LNA guanine and 2,6-diaminopurine (D) phosphoramidites have been synthesized as building blocks for antisense oligonucleotides (ON). The effects of incorporating LNA D into ON were investigated. As expected, LNA D containing ON showed increased affinity towards complementary DNA (Delta Tm +1.6 to +3.0 degrees C) and RNA (Delta Tm +2.6 to +4.6 degrees C) ON. To evaluate if LNA D containing ON have an enhanced mismatch sensitivity compared to their complementary LNA A containing ON thermal denaturation experiments towards singly mismatched DNA and RNA ON were undertaken.
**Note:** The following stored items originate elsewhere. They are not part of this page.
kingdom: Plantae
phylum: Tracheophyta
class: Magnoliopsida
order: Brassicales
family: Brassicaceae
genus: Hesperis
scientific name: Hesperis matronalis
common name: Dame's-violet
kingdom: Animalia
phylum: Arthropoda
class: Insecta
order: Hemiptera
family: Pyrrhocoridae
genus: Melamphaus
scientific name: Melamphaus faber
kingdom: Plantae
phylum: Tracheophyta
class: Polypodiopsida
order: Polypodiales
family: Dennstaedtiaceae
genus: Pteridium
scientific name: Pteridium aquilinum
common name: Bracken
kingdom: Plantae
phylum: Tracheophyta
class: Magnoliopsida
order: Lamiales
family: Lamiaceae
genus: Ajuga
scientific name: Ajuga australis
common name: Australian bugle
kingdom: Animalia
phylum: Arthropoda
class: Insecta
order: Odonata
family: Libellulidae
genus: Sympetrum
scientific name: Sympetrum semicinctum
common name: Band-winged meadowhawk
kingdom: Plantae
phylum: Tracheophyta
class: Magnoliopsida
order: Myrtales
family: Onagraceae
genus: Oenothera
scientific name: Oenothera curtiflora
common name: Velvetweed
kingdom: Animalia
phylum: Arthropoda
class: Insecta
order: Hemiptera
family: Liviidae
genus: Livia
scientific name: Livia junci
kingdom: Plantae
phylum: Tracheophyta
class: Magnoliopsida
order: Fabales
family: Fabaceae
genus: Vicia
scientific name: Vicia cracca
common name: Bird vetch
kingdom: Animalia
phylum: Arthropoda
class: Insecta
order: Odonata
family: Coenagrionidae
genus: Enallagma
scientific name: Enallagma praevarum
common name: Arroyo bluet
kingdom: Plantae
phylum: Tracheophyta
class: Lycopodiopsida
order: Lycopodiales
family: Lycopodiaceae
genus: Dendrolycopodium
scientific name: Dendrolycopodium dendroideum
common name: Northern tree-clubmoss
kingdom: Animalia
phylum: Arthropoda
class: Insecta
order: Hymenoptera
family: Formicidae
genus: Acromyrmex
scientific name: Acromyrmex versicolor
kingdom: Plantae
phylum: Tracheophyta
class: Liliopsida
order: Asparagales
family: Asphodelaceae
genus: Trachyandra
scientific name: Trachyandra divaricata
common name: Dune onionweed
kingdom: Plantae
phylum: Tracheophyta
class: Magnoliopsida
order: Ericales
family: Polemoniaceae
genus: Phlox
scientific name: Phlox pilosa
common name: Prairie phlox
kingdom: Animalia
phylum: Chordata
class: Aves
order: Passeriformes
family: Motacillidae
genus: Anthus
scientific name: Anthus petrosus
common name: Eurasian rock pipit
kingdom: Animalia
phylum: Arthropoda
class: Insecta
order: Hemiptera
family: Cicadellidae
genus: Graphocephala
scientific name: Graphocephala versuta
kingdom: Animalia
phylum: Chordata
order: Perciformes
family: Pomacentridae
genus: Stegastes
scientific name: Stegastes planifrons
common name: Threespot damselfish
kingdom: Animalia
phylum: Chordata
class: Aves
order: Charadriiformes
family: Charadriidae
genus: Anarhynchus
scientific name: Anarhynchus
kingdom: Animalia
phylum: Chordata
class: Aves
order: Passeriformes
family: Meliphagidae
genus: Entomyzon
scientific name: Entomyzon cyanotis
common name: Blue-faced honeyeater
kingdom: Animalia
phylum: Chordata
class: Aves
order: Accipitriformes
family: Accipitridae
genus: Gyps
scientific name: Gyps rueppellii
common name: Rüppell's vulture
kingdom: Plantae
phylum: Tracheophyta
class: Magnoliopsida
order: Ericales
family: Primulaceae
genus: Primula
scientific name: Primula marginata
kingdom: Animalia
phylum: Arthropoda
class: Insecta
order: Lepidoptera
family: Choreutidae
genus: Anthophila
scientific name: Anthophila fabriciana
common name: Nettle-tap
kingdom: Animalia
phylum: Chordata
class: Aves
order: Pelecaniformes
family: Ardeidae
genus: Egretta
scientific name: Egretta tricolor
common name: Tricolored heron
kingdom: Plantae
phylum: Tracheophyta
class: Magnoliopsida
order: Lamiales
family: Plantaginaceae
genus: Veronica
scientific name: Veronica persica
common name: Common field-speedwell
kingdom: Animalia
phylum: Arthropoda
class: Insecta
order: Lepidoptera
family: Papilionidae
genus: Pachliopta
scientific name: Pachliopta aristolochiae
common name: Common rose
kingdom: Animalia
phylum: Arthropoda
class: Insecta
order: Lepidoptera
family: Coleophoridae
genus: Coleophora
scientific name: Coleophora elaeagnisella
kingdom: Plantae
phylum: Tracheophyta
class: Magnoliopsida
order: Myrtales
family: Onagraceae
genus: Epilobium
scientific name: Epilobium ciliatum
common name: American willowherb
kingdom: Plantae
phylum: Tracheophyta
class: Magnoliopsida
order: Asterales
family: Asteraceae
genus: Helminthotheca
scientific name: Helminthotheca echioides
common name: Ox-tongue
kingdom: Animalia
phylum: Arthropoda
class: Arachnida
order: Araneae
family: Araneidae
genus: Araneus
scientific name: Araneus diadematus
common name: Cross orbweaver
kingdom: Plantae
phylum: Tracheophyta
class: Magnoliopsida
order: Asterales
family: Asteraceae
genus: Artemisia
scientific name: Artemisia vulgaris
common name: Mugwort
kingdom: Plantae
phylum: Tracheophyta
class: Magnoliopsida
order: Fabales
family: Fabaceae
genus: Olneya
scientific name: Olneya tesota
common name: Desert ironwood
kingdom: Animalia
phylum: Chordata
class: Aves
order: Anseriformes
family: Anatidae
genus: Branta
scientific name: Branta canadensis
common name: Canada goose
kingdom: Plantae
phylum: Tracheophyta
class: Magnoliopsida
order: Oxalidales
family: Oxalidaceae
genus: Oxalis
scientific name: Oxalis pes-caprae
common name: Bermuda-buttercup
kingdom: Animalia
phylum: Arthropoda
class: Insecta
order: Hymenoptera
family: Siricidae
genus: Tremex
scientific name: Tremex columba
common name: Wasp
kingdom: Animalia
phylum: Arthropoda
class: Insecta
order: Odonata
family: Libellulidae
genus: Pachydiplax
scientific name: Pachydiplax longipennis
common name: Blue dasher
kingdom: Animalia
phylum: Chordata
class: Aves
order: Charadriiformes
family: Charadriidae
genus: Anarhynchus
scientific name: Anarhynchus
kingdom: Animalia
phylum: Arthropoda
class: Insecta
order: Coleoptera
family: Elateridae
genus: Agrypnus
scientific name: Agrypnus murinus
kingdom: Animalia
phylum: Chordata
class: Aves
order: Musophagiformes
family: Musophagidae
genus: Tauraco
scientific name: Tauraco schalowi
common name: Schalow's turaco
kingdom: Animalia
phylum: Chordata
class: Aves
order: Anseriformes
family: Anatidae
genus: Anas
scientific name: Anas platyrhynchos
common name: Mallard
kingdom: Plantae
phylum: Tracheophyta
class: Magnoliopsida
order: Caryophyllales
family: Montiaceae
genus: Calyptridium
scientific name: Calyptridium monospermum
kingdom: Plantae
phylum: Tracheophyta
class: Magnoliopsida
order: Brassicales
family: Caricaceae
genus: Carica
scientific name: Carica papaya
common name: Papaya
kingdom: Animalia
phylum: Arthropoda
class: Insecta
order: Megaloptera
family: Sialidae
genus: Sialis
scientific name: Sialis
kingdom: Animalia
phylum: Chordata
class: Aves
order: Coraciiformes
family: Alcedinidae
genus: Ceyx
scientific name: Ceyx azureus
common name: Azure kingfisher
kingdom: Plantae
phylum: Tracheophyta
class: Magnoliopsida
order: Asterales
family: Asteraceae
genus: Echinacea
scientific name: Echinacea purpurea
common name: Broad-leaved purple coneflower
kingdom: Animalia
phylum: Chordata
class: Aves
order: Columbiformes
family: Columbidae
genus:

Replacing one LNA A residue with LNA D, in fully LNA modified ON, resulted in higher mismatch sensitivity towards DNA ON (Delta Delta Tm -4 to >-17 degrees C). The same trend was observed towards singly mismatched RNA ON (Delta Delta Tm D-a = -8.7 degrees C and D-g = -4.5 degrees C) however, the effect was less clearcut and LNA A showed a better mismatch sensitivity than LNA D towards cytosine (Delta Tm +5.5 degrees C).